Your task>
Rewrite the stretch of rows from the start through the line containing "common name: Gray hairstreak", changing "common name" to "vernacular name" and keeping everything else the same.

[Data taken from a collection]
--- begin ---

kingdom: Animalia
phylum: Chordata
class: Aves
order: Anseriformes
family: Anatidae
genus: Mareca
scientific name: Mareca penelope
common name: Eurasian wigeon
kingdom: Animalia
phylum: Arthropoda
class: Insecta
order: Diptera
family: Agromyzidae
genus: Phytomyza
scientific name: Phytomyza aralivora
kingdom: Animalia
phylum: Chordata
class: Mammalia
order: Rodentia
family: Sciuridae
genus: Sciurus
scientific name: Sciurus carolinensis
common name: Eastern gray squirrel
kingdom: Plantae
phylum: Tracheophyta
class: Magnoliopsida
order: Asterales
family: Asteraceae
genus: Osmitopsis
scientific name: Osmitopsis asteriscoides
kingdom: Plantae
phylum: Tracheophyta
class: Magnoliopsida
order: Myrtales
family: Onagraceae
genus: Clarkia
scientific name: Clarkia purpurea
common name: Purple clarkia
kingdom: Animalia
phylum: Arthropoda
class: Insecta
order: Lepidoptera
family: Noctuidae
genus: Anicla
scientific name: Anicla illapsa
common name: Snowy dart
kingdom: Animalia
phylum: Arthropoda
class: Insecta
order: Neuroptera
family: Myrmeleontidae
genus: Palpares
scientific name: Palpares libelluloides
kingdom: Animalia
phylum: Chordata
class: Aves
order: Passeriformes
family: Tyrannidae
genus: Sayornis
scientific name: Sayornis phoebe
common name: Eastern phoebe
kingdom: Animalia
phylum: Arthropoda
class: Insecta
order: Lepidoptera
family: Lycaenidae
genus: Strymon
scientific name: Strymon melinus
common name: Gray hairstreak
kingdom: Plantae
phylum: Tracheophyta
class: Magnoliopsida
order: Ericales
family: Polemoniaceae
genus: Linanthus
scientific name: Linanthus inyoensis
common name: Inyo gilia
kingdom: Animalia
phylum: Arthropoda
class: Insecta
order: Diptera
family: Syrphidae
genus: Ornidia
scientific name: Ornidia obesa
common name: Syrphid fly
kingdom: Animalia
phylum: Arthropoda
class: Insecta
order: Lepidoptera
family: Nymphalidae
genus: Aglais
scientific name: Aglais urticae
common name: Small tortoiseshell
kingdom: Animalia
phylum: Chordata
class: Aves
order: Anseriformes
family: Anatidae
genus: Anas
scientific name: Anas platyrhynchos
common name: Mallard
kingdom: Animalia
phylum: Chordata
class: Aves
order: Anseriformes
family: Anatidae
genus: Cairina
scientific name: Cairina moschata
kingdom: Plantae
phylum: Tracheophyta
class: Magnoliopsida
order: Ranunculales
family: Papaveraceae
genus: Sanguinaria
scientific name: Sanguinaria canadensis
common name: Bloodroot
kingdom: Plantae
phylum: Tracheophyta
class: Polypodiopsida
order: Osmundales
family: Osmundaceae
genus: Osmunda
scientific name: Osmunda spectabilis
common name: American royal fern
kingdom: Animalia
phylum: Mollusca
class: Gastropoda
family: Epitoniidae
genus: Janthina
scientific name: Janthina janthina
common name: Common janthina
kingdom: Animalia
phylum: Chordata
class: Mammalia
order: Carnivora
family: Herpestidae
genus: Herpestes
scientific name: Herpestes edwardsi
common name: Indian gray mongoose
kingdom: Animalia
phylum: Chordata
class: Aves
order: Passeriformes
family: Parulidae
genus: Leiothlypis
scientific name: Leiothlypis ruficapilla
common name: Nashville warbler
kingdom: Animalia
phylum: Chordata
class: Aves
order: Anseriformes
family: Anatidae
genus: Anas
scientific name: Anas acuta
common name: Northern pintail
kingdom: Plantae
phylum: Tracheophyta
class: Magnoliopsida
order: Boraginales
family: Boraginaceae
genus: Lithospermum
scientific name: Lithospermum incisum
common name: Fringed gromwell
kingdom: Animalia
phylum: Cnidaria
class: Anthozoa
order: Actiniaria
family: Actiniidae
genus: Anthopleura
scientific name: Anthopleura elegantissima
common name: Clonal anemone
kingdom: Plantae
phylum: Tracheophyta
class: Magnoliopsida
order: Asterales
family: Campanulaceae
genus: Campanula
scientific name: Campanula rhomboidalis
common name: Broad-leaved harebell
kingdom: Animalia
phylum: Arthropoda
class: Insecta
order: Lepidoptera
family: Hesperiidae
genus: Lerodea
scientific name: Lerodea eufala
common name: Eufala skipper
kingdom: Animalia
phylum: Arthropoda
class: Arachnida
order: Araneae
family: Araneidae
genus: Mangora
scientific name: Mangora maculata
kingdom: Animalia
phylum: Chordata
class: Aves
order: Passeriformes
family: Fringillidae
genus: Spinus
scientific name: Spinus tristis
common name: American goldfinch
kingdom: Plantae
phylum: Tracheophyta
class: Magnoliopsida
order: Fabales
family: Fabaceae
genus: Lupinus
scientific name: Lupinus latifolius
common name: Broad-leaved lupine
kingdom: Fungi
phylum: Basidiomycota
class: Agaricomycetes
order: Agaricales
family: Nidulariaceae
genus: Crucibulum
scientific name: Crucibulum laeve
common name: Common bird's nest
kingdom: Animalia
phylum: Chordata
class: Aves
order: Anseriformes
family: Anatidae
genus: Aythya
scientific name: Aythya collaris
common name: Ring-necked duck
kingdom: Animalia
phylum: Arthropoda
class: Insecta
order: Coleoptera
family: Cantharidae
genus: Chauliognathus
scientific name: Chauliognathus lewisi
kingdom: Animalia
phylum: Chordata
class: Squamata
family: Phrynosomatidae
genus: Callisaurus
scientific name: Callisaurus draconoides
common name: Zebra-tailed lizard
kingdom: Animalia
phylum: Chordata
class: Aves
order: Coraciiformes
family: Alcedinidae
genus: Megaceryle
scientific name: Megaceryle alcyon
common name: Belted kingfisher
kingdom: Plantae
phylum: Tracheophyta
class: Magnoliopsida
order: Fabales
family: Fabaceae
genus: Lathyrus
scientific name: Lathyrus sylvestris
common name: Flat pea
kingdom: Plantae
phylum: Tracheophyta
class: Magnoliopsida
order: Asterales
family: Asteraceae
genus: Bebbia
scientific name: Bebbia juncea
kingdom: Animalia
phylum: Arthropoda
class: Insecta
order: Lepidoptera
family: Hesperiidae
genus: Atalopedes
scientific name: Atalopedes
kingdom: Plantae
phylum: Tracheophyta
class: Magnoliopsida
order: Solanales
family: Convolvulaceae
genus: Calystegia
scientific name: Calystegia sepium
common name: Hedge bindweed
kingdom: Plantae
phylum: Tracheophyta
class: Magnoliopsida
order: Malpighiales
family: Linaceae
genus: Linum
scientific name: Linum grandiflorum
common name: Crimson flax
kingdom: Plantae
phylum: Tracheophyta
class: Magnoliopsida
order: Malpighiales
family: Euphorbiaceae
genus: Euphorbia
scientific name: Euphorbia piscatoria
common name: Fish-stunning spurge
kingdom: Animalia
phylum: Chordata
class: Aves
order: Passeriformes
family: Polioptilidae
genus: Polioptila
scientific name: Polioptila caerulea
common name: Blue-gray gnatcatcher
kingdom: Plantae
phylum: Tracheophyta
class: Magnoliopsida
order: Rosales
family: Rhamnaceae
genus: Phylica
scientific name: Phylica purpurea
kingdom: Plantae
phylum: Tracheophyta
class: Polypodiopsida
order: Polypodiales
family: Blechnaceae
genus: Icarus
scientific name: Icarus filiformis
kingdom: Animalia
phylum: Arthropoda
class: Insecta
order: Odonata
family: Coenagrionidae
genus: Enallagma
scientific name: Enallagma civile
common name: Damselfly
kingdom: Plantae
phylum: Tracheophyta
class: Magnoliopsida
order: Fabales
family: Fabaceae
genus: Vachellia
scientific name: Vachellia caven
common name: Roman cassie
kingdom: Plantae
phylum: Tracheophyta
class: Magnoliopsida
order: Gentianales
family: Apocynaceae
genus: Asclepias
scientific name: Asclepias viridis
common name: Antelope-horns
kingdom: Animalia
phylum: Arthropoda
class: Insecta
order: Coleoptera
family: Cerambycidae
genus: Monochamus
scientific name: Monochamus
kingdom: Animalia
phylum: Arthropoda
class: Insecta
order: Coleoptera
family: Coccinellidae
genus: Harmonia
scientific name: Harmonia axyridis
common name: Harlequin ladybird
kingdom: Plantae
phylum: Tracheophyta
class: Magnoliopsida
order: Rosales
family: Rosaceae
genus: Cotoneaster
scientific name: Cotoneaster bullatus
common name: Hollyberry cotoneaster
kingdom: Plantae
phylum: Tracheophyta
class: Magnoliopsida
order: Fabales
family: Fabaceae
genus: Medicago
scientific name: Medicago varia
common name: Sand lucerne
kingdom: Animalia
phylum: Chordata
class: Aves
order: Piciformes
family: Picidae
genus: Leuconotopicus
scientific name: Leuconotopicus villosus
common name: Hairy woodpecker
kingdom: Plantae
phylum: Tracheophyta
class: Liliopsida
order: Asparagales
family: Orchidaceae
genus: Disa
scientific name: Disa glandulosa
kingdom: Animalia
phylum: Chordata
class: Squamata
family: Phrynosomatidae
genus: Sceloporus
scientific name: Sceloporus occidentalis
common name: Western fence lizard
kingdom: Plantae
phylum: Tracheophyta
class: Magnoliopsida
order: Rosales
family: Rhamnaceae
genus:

--- end ---

Finished task>
kingdom: Animalia
phylum: Chordata
class: Aves
order: Anseriformes
family: Anatidae
genus: Mareca
scientific name: Mareca penelope
vernacular name: Eurasian wigeon
kingdom: Animalia
phylum: Arthropoda
class: Insecta
order: Diptera
family: Agromyzidae
genus: Phytomyza
scientific name: Phytomyza aralivora
kingdom: Animalia
phylum: Chordata
class: Mammalia
order: Rodentia
family: Sciuridae
genus: Sciurus
scientific name: Sciurus carolinensis
vernacular name: Eastern gray squirrel
kingdom: Plantae
phylum: Tracheophyta
class: Magnoliopsida
order: Asterales
family: Asteraceae
genus: Osmitopsis
scientific name: Osmitopsis asteriscoides
kingdom: Plantae
phylum: Tracheophyta
class: Magnoliopsida
order: Myrtales
family: Onagraceae
genus: Clarkia
scientific name: Clarkia purpurea
vernacular name: Purple clarkia
kingdom: Animalia
phylum: Arthropoda
class: Insecta
order: Lepidoptera
family: Noctuidae
genus: Anicla
scientific name: Anicla illapsa
vernacular name: Snowy dart
kingdom: Animalia
phylum: Arthropoda
class: Insecta
order: Neuroptera
family: Myrmeleontidae
genus: Palpares
scientific name: Palpares libelluloides
kingdom: Animalia
phylum: Chordata
class: Aves
order: Passeriformes
family: Tyrannidae
genus: Sayornis
scientific name: Sayornis phoebe
vernacular name: Eastern phoebe
kingdom: Animalia
phylum: Arthropoda
class: Insecta
order: Lepidoptera
family: Lycaenidae
genus: Strymon
scientific name: Strymon melinus
vernacular name: Gray hairstreak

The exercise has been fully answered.